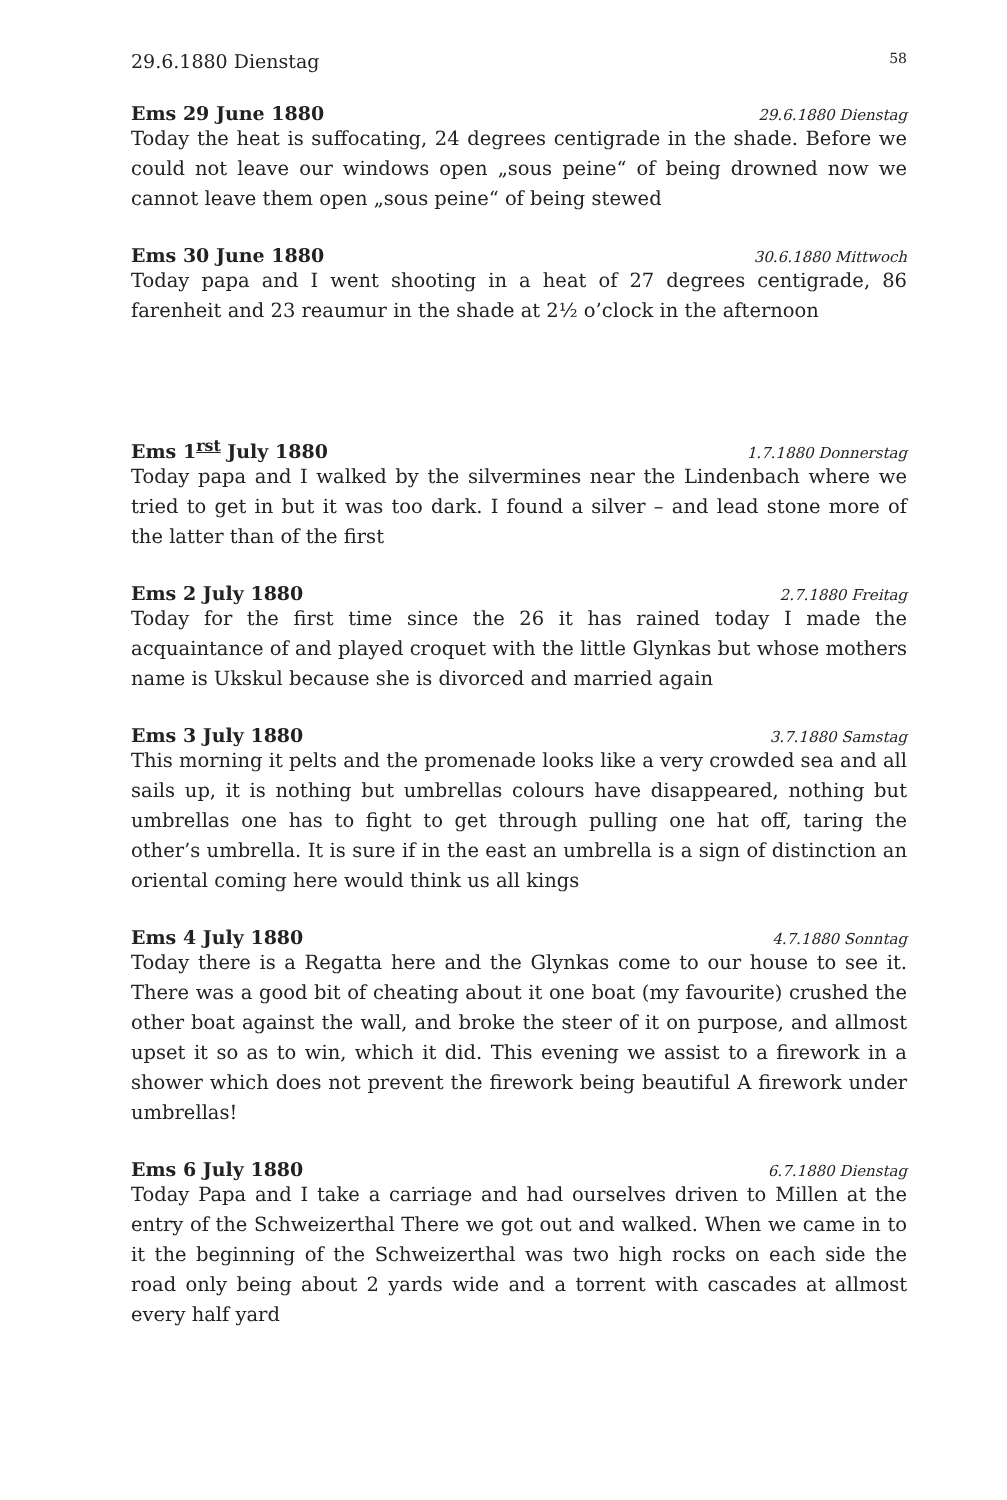29.6.1880 Dienstag 58
Ems 29 June 1880 29.6.1880 Dienstag
Today the heat is suffocating, 24 degrees centigrade in the shade. Before we could not leave our windows open „sous peine“ of being drowned now we cannot leave them open „sous peine“ of being stewed
Ems 30 June 1880 30.6.1880 Mittwoch
Today papa and I went shooting in a heat of 27 degrees centigrade, 86 farenheit and 23 reaumur in the shade at 2½ o’clock in the afternoon
Ems 1<sup>rst</sup> July 1880 1.7.1880 Donnerstag
Today papa and I walked by the silvermines near the Lindenbach where we tried to get in but it was too dark. I found a silver – and lead stone more of the latter than of the first
Ems 2 July 1880 2.7.1880 Freitag
Today for the first time since the 26 it has rained today I made the acquaintance of and played croquet with the little Glynkas but whose mothers name is Ukskul because she is divorced and married again
Ems 3 July 1880 3.7.1880 Samstag
This morning it pelts and the promenade looks like a very crowded sea and all sails up, it is nothing but umbrellas colours have disappeared, nothing but umbrellas one has to fight to get through pulling one hat off, taring the other’s umbrella. It is sure if in the east an umbrella is a sign of distinction an oriental coming here would think us all kings
Ems 4 July 1880 4.7.1880 Sonntag
Today there is a Regatta here and the Glynkas come to our house to see it. There was a good bit of cheating about it one boat (my favourite) crushed the other boat against the wall, and broke the steer of it on purpose, and allmost upset it so as to win, which it did. This evening we assist to a firework in a shower which does not prevent the firework being beautiful A firework under umbrellas!
Ems 6 July 1880 6.7.1880 Dienstag
Today Papa and I take a carriage and had ourselves driven to Millen at the entry of the Schweizerthal There we got out and walked. When we came in to it the beginning of the Schweizerthal was two high rocks on each side the road only being about 2 yards wide and a torrent with cascades at allmost every half yard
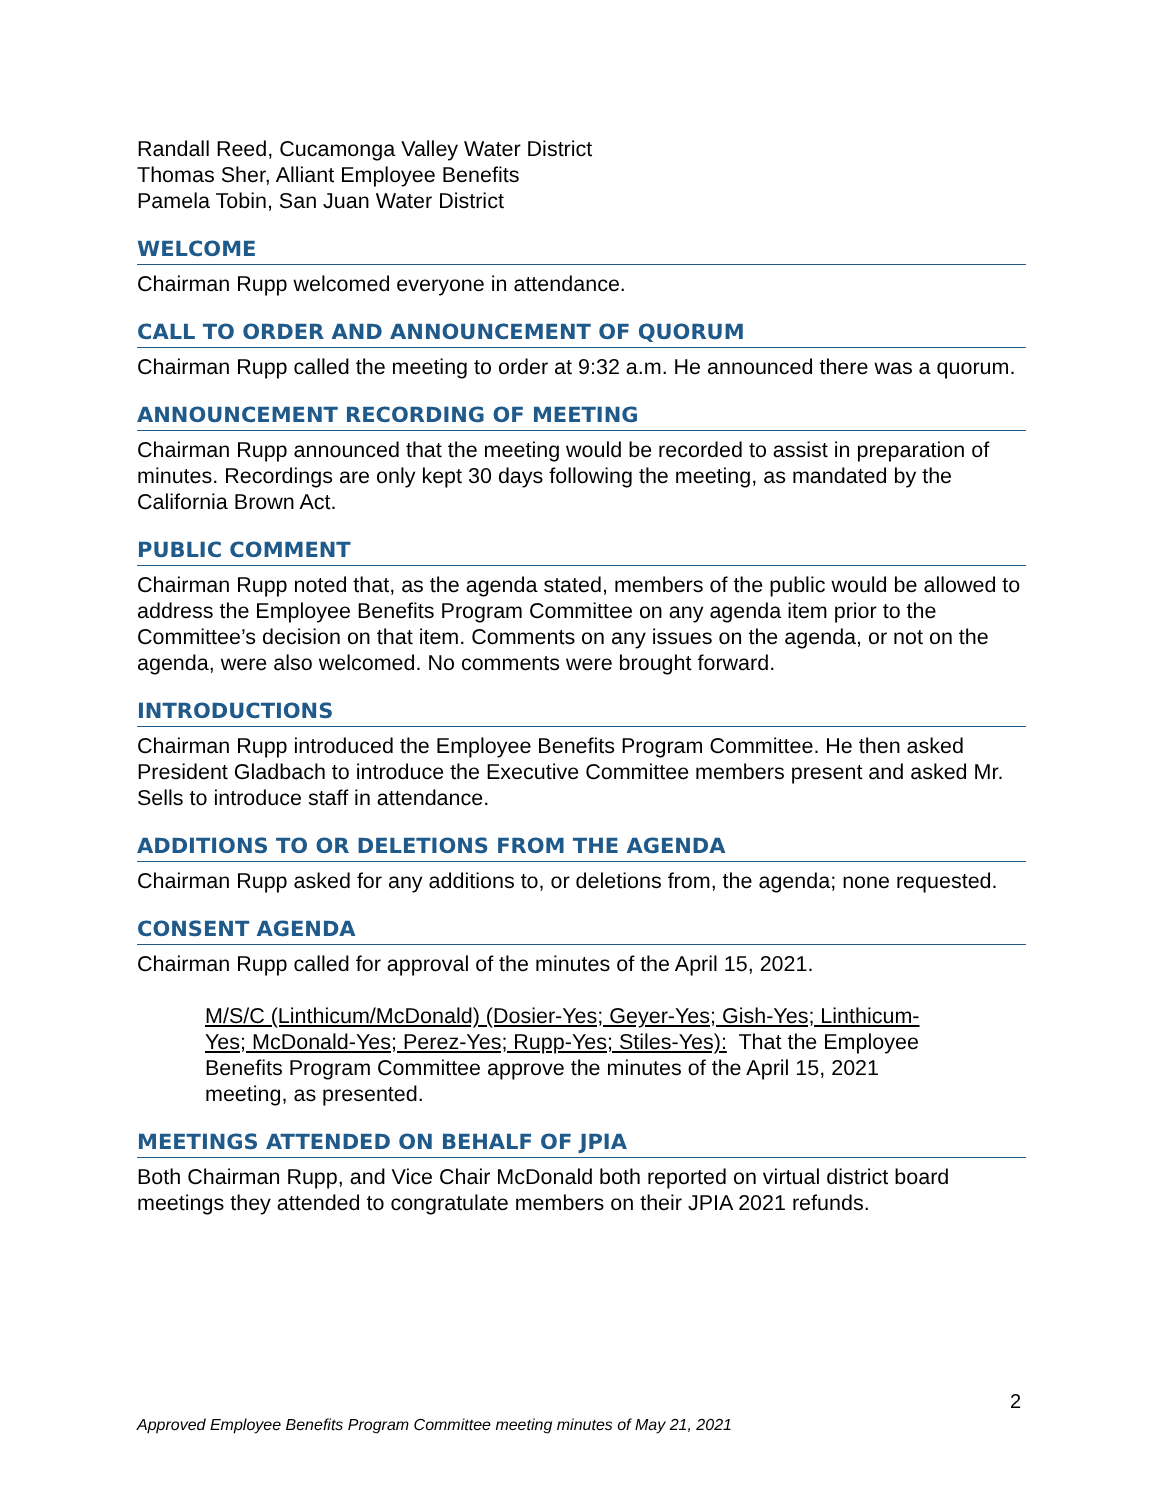Randall Reed, Cucamonga Valley Water District
Thomas Sher, Alliant Employee Benefits
Pamela Tobin, San Juan Water District
WELCOME
Chairman Rupp welcomed everyone in attendance.
CALL TO ORDER AND ANNOUNCEMENT OF QUORUM
Chairman Rupp called the meeting to order at 9:32 a.m. He announced there was a quorum.
ANNOUNCEMENT RECORDING OF MEETING
Chairman Rupp announced that the meeting would be recorded to assist in preparation of minutes. Recordings are only kept 30 days following the meeting, as mandated by the California Brown Act.
PUBLIC COMMENT
Chairman Rupp noted that, as the agenda stated, members of the public would be allowed to address the Employee Benefits Program Committee on any agenda item prior to the Committee’s decision on that item. Comments on any issues on the agenda, or not on the agenda, were also welcomed. No comments were brought forward.
INTRODUCTIONS
Chairman Rupp introduced the Employee Benefits Program Committee. He then asked President Gladbach to introduce the Executive Committee members present and asked Mr. Sells to introduce staff in attendance.
ADDITIONS TO OR DELETIONS FROM THE AGENDA
Chairman Rupp asked for any additions to, or deletions from, the agenda; none requested.
CONSENT AGENDA
Chairman Rupp called for approval of the minutes of the April 15, 2021.
M/S/C (Linthicum/McDonald) (Dosier-Yes; Geyer-Yes; Gish-Yes; Linthicum-Yes; McDonald-Yes; Perez-Yes; Rupp-Yes; Stiles-Yes): That the Employee Benefits Program Committee approve the minutes of the April 15, 2021 meeting, as presented.
MEETINGS ATTENDED ON BEHALF OF JPIA
Both Chairman Rupp, and Vice Chair McDonald both reported on virtual district board meetings they attended to congratulate members on their JPIA 2021 refunds.
2
Approved Employee Benefits Program Committee meeting minutes of May 21, 2021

.....

WHAT NEEDS TO BE DONE: Gather from the entries above all lines that include the string "called".

ANSWER SECTION:
Chairman Rupp called the meeting to order at 9:32 a.m. He announced there was a quorum.
Chairman Rupp called for approval of the minutes of the April 15, 2021.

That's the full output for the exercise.